Chicago’s tax-increment financing districts are quietly sitting on a mountain of cash. In 2024 alone, they pulled in about $1.59 billion, a 16.6% jump from the year before that captured roughly 45% of the city’s property-tax revenue. That kind of haul is not exactly chump change, and it is sharpening a long-running fight over whether TIFs are still targeted redevelopment tools or have morphed into an off-the-books funding stream for the city and schools.

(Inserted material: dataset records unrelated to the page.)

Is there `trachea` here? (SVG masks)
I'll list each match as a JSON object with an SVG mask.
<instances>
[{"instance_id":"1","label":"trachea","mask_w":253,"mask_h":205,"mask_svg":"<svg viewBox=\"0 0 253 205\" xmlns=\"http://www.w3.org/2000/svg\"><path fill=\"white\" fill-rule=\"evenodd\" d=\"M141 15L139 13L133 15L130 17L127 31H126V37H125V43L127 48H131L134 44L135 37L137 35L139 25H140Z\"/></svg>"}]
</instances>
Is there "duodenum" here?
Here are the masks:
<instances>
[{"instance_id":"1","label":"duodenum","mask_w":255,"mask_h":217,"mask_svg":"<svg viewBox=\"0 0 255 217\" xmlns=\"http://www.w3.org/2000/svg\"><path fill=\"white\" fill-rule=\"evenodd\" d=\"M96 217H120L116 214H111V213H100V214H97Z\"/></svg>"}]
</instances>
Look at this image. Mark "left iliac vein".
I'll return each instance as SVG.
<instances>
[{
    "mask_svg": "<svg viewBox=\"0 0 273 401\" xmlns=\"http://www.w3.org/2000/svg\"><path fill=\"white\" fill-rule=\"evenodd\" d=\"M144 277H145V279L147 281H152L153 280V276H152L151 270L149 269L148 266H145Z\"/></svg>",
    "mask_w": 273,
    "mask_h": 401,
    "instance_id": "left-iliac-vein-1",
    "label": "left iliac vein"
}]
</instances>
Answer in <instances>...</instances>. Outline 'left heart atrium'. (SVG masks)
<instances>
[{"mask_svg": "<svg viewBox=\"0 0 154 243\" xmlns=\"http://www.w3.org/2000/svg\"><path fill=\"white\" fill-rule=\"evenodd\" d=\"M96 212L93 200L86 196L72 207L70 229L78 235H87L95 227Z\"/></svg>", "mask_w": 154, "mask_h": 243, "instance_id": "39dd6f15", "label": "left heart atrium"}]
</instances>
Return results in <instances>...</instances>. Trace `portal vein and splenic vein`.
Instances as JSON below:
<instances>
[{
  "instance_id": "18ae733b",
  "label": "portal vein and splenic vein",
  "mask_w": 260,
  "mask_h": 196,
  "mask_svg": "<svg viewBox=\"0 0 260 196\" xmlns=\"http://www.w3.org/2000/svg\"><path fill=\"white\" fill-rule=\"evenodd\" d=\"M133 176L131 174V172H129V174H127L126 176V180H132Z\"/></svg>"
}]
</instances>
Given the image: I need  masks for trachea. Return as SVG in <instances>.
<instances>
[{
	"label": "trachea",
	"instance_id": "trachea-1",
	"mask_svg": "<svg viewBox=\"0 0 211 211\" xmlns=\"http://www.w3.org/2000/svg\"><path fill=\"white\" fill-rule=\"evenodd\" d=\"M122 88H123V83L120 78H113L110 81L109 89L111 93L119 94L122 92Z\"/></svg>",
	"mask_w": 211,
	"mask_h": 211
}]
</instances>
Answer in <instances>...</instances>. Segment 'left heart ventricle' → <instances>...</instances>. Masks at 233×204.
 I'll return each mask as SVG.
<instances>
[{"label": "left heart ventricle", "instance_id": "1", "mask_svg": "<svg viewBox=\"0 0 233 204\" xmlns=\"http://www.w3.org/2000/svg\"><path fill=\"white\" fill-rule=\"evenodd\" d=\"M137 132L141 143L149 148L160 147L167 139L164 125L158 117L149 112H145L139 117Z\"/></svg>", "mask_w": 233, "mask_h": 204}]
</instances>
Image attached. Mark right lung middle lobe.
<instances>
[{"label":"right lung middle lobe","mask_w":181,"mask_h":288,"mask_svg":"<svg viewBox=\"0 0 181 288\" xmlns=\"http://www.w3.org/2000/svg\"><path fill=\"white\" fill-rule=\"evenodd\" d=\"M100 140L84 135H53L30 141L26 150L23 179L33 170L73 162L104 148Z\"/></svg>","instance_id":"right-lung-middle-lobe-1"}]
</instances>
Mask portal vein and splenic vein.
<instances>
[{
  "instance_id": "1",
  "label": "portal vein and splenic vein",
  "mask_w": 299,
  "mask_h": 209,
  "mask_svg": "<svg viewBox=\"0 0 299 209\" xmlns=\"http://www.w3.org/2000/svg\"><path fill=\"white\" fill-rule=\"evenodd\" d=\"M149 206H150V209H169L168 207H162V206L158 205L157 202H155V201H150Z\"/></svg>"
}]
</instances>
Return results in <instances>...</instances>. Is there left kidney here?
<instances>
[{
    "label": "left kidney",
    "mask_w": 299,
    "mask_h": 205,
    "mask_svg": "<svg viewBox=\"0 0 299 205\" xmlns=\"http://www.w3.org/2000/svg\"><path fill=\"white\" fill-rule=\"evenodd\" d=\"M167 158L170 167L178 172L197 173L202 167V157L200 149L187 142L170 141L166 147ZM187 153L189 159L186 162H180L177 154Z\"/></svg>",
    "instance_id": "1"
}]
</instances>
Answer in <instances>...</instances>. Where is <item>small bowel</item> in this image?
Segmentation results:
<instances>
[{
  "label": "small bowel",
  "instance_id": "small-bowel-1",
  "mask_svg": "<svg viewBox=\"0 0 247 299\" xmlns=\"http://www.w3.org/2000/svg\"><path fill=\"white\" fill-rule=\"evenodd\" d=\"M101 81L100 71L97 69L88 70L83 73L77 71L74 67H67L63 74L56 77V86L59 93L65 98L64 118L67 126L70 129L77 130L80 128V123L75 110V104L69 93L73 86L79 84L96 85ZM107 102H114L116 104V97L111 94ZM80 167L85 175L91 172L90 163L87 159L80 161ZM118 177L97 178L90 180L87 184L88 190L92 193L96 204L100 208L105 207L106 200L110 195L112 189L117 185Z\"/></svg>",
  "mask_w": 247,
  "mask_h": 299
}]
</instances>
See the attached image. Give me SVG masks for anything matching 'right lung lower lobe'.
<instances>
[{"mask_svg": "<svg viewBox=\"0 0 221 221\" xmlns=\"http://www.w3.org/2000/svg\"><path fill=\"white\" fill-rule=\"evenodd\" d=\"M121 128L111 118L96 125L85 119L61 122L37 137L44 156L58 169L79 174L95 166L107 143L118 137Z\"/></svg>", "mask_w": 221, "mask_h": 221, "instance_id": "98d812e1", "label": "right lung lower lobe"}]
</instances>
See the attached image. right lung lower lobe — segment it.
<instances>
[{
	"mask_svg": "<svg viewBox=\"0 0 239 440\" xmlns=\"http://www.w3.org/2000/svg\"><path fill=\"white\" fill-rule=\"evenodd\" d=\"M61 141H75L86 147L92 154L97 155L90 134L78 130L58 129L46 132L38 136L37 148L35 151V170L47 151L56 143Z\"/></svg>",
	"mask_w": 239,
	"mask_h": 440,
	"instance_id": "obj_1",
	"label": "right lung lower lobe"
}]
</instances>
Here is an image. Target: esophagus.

Clerk’s numbers: size and drivers

According to the latest report from the Cook County Clerk, total TIF revenue across Cook County topped $2 billion for 2024. Chicago’s share jumped from about $1.36 billion in 2023 to $1.59 billion this year. The clerk’s office pointed to the triennial reassessment of Chicago property values, along with a new county property-tax system, as key reasons for the spike.

Where the money is concentrated

“Providing the public with accurate, accessible information is a core responsibility of the Clerk’s Office,” Clerk Monica Gordon wrote in the report, which shows there are 108 active TIFs in the city. Ten of those districts each generated more than $35 million in 2024 and together pulled in about $982 million. The Red-Purple Modernization Phase 1 transit TIF was the single largest earner at nearly $298 million. The numbers underscore how much of the incremental tax growth is clustered downtown and along major transit corridors.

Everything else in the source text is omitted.